We live in an age that that cherishes equality of opportunity for all and celebrates the breaking down of barriers such as race. Intriguingly, a similar egalitarian spirit is enshrined in the Bhagavad-gita written millennia ago.
To understand the Gita’s egalitarianism, we need to understand its cultural context. Society in those days was stratified according to caste and gender. The intention of that stratification was benevolent: to create a socio-cultural environment conducive to everyone’s material wellbeing and spiritual growth. But even the best social arrangement is only as good as those who are going to implement it, that is, its members and especially its leaders. The Gita (04.02) indicates that the contemporary social leaders were deficient in spiritual wisdom. In fact, the Gita was spoken, as the next verse (04.03) indicates, to help correct this deficiency by enlightening a social leader, Arjuna.

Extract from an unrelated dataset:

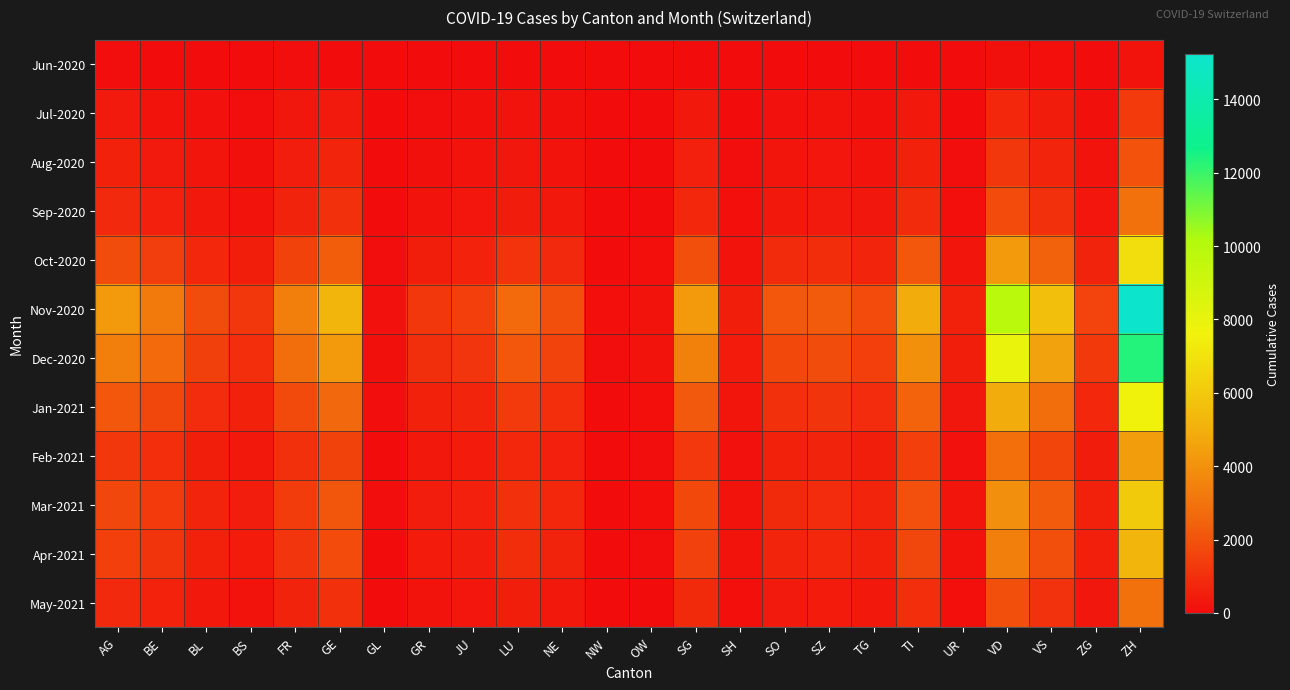

How many distinct data groups are displayed?

12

Within the prevailing less-than-ideal culture, the lower castes and women were sometimes deemed under-qualified to join some religious practices. The Gita circumvents such barriers by offering the universally accessible path of bhakti, a path that depends on the sincerity of the heart, not the position in the social hierarchy. The sincerity of heart refers to one’s earnest aspiration to offer one’s love to God and attain his grace – it is eminently in one’s hands. One’s position in the social hierarchy depends on one’s karmic history in past lives that determines one’s present body – it is not much in one’s hands.
The Gita (09.32) boldly declares that all people, whatever be their social position, can take shelter of Krishna and attain the supreme destination – something that the conventional culture held was possible only for the most pious brahmanas and only after many lifetimes of piety.
Thus, bhakti by providing equal spiritual opportunity for everyone manifests the ultimate egalitarianism.